== Texte extrait ==

C’est dans ce contexte que s’inscrit la nomination de Diane Laugel comme vice chancelière à partir du 1er décembre. Son parcours est dense et varié, docteure en études du tourisme, passée par Sciences Po Toulouse et l’Université Toulouse Capitole, formée en ingénierie du développement territorial, elle a ensuite obtenu la licence et le master de droit canonique à Strasbourg. Sa licentiae in jure canonico, reconnue en août 2025, lui confère le statut d’avocate ecclésiastique, une trajectoire solide, résumée par la devise :
In necessariis unitas, in dubiis libertas, in omnibus caritas
Dans les choses nécessaires, l’unité, dans les choses douteuses, la liberté, en toutes choses, la charité
Afin de mieux comprendre sa nomination, nous avons joint par téléphone Diane Laugel, 33 ans, franco-camerounaise. Elle confirme son arrivée au 1er décembre et précise : « c’est un diocèse que je connais déjà car je suis alsacienne ».
Elle ajoute : « c’est Monsieur le vicaire général qui m’avait proposé ce poste, le père Jean-Luc Liénard, cet été. » Sur la nature exacte de sa mission, elle reconnaît une zone d’incertitude : « on m’a dit que je serai vice chancelière, sans d’autres informations. Nous sommes en pourparlers sur mon statut définitif ».Elle indique également : « le bureau des cultes a déjà accepté ma nomination et le ministère de l’Intérieur a validé ».
Enfin, elle évoque le contexte diocésain : « je sais que j’arrive dans un contexte très compliqué au palais épiscopal. Je n’ai pas de cahier des charges précis, c’est un peu flou pour le moment ». À propos de l’évêque, elle ajoute : « je l’ai rencontré et je pense qu’il est soucieux de faire au mieux avec ce qu’il y a ».
Sa venue est perçue par plusieurs collaboratrices pastorales comme un signe positif, mais son titre interroge, pourquoi une vice-chancelière alors que la chancellerie elle même n’est pas pourvue ? Le chancelier suspendu conservant matériellement ses avantages, la structure administrative ne paraît pas clarifiée. Beaucoup y voient un geste symbolique plutôt qu’une réforme de fond.On voit donc un diocèse qui peine à se réformer. Le chancelier suspendu demeure en place dans les faits, l’intérim apparaît fragile, la future vice chancelière arrive dans une structure ambiguë et les appels à une clarification globale n’ont pas été suivis d’effet. L’absence persistante de visite apostolique renforce ce sentiment d’immobilisme.
L’arrivée d’une vice chancelière et l’annonce d’une nouvelle nomination pour janvier prochain pourraient constituer des signaux encourageants, mais rien ne permet encore d’affirmer qu’ils marqueront un véritable tournant. Le diocèse de Strasbourg semble évoluer en surface, sans remettre en question son organisation profonde. Le mouvement est perceptible, certes, mais la réforme authentique reste à venir.

===
== Extrait de données ==

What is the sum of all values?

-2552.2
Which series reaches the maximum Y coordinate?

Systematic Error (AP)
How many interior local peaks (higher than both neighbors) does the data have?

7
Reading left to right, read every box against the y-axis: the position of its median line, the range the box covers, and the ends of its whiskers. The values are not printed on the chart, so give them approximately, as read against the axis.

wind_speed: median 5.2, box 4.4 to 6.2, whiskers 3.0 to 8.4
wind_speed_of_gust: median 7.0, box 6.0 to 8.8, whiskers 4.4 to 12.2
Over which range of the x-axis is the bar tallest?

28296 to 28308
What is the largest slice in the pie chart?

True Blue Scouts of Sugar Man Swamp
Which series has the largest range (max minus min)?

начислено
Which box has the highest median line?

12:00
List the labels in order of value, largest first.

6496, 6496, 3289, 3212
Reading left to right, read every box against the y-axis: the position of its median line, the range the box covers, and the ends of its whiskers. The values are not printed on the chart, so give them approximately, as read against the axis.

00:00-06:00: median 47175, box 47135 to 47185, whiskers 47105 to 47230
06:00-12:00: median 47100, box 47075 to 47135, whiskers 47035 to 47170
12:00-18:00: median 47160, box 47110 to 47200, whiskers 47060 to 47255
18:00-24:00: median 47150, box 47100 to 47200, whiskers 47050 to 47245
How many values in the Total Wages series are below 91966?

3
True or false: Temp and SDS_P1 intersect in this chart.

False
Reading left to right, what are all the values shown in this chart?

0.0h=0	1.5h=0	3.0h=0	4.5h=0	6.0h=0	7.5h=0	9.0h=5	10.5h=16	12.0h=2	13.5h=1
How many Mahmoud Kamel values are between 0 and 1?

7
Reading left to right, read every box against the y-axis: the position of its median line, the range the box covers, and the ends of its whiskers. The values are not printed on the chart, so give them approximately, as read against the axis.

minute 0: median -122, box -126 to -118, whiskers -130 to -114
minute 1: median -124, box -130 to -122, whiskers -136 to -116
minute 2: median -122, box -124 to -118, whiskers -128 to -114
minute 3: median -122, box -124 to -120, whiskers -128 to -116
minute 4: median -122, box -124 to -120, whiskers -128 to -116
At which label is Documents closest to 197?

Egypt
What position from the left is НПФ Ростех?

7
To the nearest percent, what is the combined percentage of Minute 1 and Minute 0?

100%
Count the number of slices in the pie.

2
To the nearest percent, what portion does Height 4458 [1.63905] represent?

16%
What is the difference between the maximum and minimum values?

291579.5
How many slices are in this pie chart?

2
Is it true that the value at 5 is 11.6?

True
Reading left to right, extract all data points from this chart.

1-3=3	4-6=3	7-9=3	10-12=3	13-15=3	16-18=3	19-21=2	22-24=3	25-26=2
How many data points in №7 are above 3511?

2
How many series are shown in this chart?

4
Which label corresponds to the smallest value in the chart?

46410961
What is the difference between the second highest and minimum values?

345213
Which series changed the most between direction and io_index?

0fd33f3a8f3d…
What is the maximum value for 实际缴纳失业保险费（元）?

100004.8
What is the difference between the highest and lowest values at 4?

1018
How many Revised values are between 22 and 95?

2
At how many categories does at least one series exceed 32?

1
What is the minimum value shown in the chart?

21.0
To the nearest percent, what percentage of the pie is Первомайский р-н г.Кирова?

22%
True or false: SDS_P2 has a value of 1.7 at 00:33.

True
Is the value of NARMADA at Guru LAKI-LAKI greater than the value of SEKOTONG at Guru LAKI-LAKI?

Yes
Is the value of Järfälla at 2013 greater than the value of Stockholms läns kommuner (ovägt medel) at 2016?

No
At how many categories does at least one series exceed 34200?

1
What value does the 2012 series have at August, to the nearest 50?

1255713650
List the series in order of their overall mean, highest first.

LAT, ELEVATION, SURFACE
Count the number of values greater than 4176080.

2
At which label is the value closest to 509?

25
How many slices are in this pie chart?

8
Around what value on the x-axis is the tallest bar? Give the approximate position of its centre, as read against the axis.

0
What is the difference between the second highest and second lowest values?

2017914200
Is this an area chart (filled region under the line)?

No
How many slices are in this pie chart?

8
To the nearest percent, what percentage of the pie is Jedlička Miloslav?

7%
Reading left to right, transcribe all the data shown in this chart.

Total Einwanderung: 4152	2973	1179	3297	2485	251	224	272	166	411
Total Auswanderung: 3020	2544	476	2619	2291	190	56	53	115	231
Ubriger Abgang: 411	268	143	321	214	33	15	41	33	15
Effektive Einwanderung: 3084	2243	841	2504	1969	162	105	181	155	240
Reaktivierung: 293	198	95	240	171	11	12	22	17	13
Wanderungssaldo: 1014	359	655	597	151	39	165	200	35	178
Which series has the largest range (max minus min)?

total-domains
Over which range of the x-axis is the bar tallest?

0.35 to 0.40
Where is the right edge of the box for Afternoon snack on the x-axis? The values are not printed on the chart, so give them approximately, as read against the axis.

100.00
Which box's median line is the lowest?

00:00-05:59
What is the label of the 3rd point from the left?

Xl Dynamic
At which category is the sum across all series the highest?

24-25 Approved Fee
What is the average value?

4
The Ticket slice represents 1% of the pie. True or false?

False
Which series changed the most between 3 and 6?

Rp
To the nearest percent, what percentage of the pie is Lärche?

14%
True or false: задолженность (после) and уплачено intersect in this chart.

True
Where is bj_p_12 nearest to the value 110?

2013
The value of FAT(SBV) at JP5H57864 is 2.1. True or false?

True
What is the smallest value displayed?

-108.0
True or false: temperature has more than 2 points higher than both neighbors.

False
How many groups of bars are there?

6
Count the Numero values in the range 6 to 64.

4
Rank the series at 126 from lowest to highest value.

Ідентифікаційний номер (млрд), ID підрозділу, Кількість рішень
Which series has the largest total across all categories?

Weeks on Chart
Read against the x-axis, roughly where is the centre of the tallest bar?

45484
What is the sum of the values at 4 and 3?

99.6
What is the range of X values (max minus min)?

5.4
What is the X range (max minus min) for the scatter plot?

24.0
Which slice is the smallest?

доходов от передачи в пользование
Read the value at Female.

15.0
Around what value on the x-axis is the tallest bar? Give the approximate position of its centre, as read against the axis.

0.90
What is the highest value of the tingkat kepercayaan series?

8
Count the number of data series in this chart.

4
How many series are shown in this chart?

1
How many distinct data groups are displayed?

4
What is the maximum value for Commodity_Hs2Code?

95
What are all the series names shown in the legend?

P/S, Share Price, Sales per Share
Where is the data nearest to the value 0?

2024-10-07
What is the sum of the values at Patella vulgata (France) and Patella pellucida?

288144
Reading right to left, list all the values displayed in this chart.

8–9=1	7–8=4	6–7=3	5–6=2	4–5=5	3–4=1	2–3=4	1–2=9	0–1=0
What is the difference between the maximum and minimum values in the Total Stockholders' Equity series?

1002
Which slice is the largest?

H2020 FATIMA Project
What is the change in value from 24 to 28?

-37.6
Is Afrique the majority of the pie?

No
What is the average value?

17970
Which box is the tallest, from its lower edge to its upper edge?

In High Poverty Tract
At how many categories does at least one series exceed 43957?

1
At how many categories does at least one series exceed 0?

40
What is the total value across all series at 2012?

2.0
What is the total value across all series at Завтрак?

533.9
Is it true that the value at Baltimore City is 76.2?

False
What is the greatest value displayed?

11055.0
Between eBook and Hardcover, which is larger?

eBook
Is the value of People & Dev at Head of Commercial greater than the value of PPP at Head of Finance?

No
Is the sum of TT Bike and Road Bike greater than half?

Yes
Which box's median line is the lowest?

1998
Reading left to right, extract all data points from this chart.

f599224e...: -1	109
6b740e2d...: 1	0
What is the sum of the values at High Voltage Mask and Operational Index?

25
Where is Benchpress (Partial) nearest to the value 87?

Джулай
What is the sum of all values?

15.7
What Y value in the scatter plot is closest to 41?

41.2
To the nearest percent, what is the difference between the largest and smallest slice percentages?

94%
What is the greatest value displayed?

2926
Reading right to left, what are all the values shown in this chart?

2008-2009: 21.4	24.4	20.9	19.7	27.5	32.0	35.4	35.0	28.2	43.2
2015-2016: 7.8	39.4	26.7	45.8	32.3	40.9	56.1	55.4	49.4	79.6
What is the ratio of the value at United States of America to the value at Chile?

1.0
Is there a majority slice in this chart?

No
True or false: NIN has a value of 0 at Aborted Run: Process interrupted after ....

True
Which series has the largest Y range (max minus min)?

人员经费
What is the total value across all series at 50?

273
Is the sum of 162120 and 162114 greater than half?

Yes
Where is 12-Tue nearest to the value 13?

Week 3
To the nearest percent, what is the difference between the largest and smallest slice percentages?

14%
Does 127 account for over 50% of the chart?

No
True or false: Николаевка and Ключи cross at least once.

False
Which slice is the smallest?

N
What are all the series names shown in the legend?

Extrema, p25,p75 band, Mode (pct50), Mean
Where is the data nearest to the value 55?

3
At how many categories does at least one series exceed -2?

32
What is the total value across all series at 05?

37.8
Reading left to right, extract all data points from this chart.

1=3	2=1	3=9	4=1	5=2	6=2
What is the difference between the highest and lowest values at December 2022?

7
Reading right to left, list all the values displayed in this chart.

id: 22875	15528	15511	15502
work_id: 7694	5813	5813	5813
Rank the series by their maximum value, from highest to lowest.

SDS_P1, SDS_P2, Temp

===

- Énoncé du problème
Recopiez sans modification le passage du texte sur la nomination de la vice-chancelière situé entre « L’arrivée d’une vice » et « reste à venir. », ces deux segments inclus.

- Réponse attendue
L’arrivée d’une vice chancelière et l’annonce d’une nouvelle nomination pour janvier prochain pourraient constituer des signaux encourageants, mais rien ne permet encore d’affirmer qu’ils marqueront un véritable tournant. Le diocèse de Strasbourg semble évoluer en surface, sans remettre en question son organisation profonde. Le mouvement est perceptible, certes, mais la réforme authentique reste à venir.